OMIM numbers: 274270, 612779 (DP[Y]D)

Dipl.-Biol. Birgit Busse

Scientific Background

Dihydropyrimidine dehydrogenase (DPD) is the enzyme responsible for the committed step in degradation of the chemotherapeutic agent 5-fluorouracil (5-FU) and its prodrugs. Approximately 80% of the administered 5-FU dose is metabolized through DPD. Different variants in the DPD gene lead to a DPD deficiency, which results in limited metabolism of DPD substrates. Patients with DPD mutations carry an elevated risk of developing severe toxicities under the treatment with 5-FU. Besides the well characterized exon 14 skipping mutation, other mutations in the DPD gene are associated with 5-FU toxicity as well.

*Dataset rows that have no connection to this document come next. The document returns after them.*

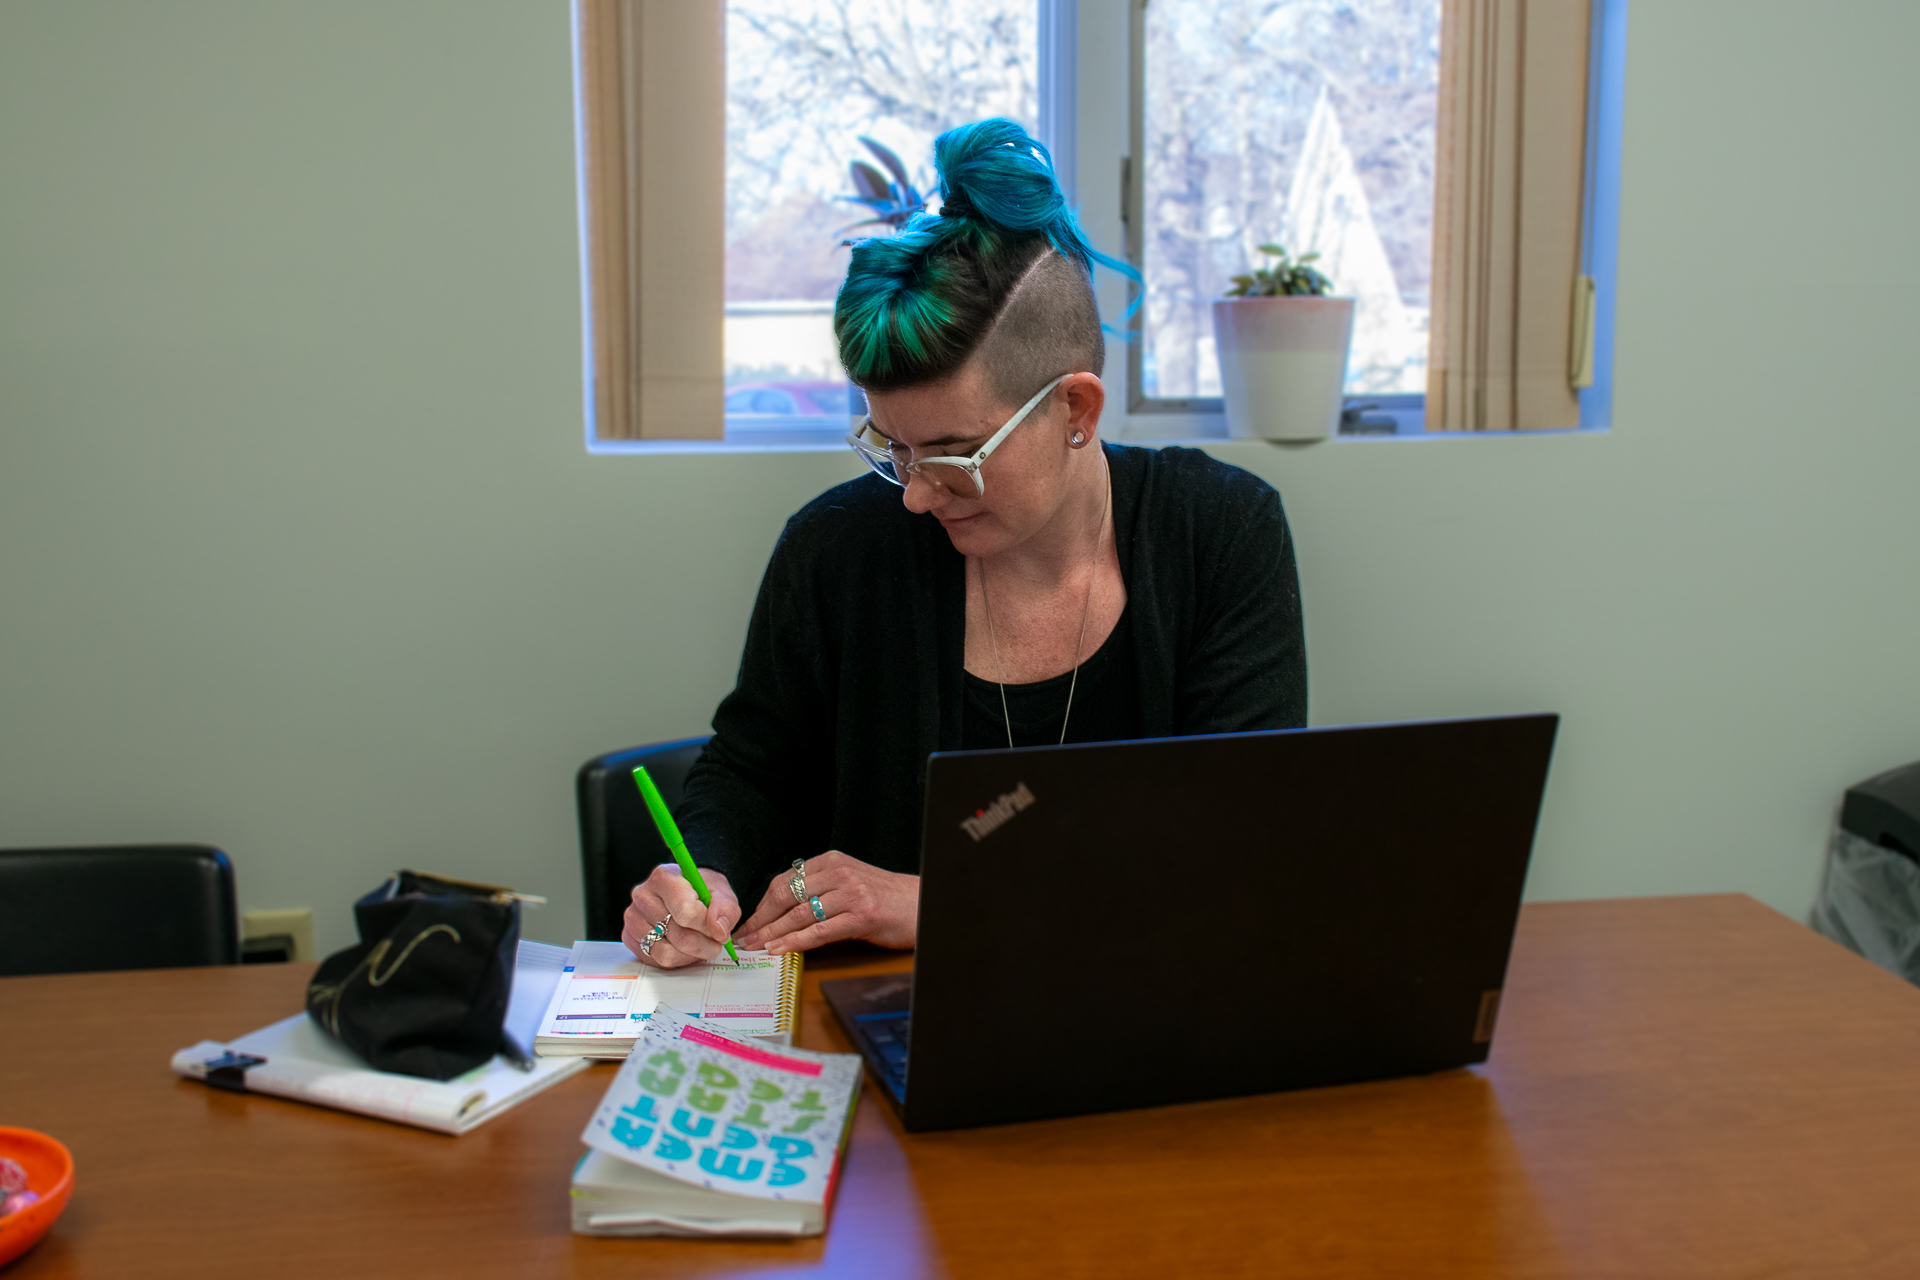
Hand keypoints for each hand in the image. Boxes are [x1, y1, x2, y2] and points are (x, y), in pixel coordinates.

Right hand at [622, 864, 739, 969]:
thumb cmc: (700, 892)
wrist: (686, 895)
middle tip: (715, 942)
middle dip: (704, 944)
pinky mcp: (630, 938)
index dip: (707, 926)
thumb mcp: (721, 892)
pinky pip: (657, 961)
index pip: (686, 910)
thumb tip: (718, 930)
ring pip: (667, 953)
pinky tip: (683, 947)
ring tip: (700, 945)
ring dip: (691, 955)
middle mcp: (643, 896)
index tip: (718, 929)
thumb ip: (725, 908)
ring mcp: (633, 918)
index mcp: (664, 877)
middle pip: (678, 935)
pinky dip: (677, 960)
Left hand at [736, 850, 917, 954]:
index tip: (750, 922)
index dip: (762, 905)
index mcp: (832, 861)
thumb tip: (782, 910)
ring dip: (772, 934)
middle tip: (745, 937)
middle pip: (786, 896)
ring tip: (756, 947)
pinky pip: (819, 931)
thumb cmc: (885, 898)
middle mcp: (839, 873)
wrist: (922, 904)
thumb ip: (820, 888)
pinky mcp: (860, 915)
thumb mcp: (849, 881)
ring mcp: (850, 893)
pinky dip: (795, 942)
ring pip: (799, 915)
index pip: (785, 881)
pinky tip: (780, 949)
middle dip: (761, 920)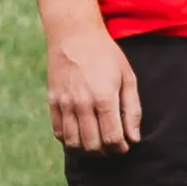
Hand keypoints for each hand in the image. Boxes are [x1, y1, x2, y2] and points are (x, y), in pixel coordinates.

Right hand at [47, 22, 141, 154]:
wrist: (74, 33)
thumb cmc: (105, 54)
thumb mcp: (127, 76)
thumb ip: (132, 109)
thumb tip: (133, 138)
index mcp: (104, 97)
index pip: (112, 139)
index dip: (120, 148)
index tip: (124, 145)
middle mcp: (83, 103)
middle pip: (93, 145)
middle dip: (105, 152)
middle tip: (111, 145)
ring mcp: (65, 102)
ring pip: (73, 143)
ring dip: (87, 150)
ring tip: (95, 143)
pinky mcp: (52, 100)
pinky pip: (58, 132)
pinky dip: (69, 140)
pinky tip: (79, 134)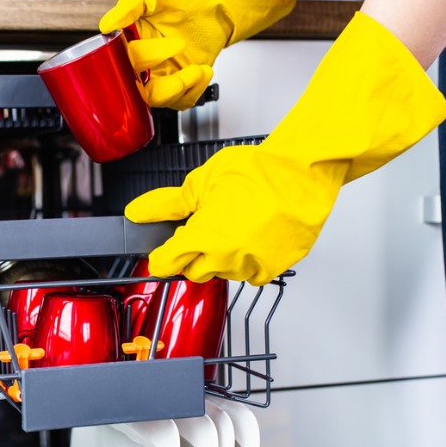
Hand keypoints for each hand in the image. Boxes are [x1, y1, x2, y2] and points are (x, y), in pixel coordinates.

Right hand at [99, 0, 298, 109]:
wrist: (216, 3)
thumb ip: (129, 6)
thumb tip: (106, 26)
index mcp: (129, 41)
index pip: (126, 60)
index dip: (146, 57)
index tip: (172, 45)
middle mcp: (142, 62)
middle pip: (138, 89)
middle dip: (163, 83)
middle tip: (182, 51)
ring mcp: (160, 75)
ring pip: (158, 99)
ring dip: (180, 87)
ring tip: (198, 69)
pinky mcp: (179, 84)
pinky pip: (181, 100)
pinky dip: (194, 90)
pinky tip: (203, 71)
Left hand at [127, 12, 445, 284]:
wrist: (306, 172)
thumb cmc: (261, 171)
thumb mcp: (204, 180)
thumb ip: (168, 203)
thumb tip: (139, 212)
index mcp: (204, 237)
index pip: (166, 264)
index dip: (161, 255)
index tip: (162, 249)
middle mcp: (226, 258)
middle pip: (192, 272)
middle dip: (190, 255)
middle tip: (201, 228)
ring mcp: (250, 266)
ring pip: (221, 273)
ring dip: (218, 257)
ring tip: (232, 225)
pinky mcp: (272, 269)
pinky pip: (248, 274)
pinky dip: (244, 261)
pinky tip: (249, 237)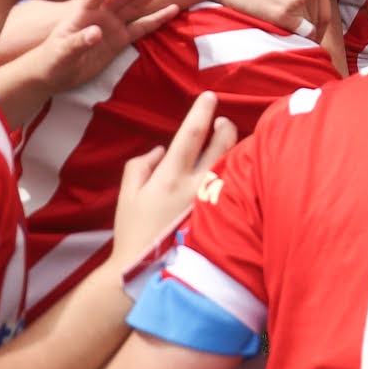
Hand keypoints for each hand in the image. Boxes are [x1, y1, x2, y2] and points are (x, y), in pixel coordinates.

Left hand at [2, 0, 176, 99]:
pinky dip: (156, 19)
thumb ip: (78, 42)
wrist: (51, 74)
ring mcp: (112, 26)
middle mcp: (101, 13)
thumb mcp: (62, 52)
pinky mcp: (119, 40)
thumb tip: (97, 32)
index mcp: (85, 10)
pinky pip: (141, 27)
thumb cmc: (51, 60)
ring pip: (135, 6)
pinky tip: (172, 10)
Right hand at [109, 92, 239, 273]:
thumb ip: (140, 166)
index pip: (191, 134)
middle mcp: (196, 186)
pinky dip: (238, 174)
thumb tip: (162, 148)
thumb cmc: (134, 232)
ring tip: (230, 140)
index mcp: (170, 177)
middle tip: (223, 120)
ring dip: (235, 146)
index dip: (202, 111)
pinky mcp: (223, 216)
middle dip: (226, 126)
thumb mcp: (127, 195)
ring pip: (233, 163)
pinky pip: (234, 186)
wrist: (146, 272)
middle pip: (222, 144)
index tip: (209, 96)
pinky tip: (240, 170)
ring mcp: (214, 202)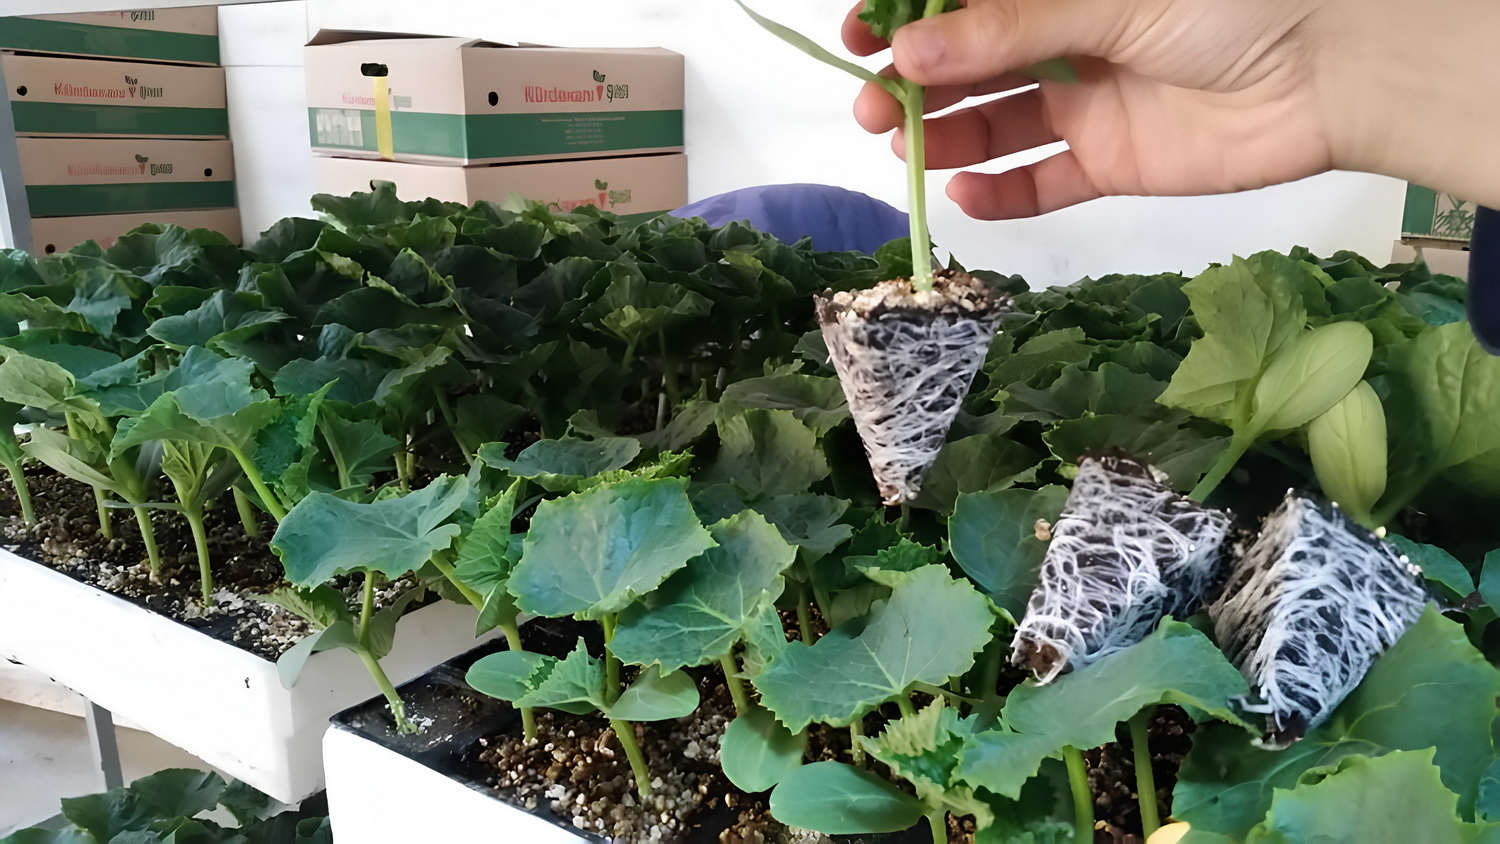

Genotyping of the DPD gene can contribute to reducing the danger of severe side-effects under 5-FU treatment. Analysis of the DPD gene can be requested as a step-wise diagnostic. In step I the exon 14 skipping mutation is being examined, while in step II further mutations, more frequently mentioned in the context of 5-FU toxicity, are being detected.

Combined heterozygous or homozygous mutations in the DPD gene lead to a clinical picture of hereditary thymine uraciluria or familial pyrimidinemia.